Israel’s largest aerospace and aviation manufacturer transferred at least $155 million to two companies that were reportedly used as a secret slush fund for Azerbaijan’s kleptocratic elite, according to bank documents included in a massive new leak of US financial material, the Times of Israel reports.

The bank documents relating to Israel’s state-owned Israel Aerospace Industries (IAI) consist of more than a dozen suspicious activity reports (or SARs) filed by Deutsche Bank with the Financial Crimes Enforcement Network of the United States Department of the Treasury (FinCEN) in the years 2012-2014.

They became public this weekend as part of a leak of FinCEN documents that the BuzzFeed news site shared with the International Consortium of Investigative Journalists (ICIJ) and with 108 other media outlets and some some 400 journalists around the world.

It is not clear why the state-owned Israel Aerospace Industries paid money to the two companies, Blau and Shomrim reported on Sunday, but the payments aroused the suspicions of Deutsche Bank officials charged with monitoring transactions they suspected may have been linked to money laundering or terror financing.

The Deutsche Bank reports describe two companies — Jetfield Networks and Larkstone Ltd. — as recipients of the $155 million in IAI payments.

Jetfield Networks was founded in New Zealand in 2009 and became incorporated in the Marshall Islands in February 2012. It originally described itself as engaged in commerce, including the buying and selling of construction equipment, but later branched out into “consulting services.”

The company’s beneficiary, Blau and Shomrim reported, is Javid Huseynov, an Azeri man born in 1961. Huseynov is also the beneficiary of Larkstone Ltd., a company incorporated in Estonia, according to Blau and Shomrim.

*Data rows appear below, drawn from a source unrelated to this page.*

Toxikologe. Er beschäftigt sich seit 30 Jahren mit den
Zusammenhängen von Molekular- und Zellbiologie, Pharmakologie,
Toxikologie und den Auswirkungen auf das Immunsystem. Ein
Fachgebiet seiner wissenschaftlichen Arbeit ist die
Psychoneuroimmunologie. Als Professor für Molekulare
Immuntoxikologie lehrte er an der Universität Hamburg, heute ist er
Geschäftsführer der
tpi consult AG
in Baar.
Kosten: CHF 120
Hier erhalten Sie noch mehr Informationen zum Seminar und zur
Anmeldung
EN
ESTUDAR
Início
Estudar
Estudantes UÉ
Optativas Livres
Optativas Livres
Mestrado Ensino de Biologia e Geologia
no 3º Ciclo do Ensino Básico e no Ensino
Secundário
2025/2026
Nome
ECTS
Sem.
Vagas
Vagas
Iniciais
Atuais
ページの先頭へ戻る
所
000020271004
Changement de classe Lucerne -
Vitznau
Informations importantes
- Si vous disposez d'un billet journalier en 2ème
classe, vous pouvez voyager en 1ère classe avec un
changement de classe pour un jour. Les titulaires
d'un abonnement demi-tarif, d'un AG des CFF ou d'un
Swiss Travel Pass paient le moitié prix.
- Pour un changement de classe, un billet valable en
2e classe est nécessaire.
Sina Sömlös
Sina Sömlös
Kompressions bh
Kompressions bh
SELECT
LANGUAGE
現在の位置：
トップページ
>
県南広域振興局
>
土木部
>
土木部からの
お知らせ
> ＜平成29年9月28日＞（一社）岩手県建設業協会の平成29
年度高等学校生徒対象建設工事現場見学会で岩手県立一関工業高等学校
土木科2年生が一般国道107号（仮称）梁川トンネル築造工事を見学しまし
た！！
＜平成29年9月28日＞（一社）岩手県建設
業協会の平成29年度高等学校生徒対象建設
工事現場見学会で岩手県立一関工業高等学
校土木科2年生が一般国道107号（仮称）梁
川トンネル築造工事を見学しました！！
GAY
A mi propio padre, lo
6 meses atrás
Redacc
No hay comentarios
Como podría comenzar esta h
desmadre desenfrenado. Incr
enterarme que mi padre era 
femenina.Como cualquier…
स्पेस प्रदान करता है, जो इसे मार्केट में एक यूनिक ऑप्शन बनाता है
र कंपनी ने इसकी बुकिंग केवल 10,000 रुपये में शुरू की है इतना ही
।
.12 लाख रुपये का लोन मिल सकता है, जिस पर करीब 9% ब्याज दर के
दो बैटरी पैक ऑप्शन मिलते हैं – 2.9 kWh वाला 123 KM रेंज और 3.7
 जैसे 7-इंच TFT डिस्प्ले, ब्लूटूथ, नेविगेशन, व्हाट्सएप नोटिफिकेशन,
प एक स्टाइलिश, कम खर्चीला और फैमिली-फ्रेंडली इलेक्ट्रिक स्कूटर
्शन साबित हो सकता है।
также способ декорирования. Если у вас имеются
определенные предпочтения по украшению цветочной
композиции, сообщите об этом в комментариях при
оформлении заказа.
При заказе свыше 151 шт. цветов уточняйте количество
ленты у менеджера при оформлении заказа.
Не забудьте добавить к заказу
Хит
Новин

At the same time as its incorporation in the Marshall Islands, Israeli and international media reported the signing of a $1.4 billion contract between IAI and the Azerbaijani government. The two countries have had a close but discreet relationship, Shomrim reported, with Israel buying oil from Azerbaijan and the Azeris purchasing arms and agricultural equipment from Israel.

Shomrim’s investigation revealed that IAI transferred the funds shortly after the signing of its massive 2012 deal with the Azerbaijani government. A source familiar with the deal told Shomrim that to the best of his knowledge, it did not include an agreement regarding payment to any intermediary.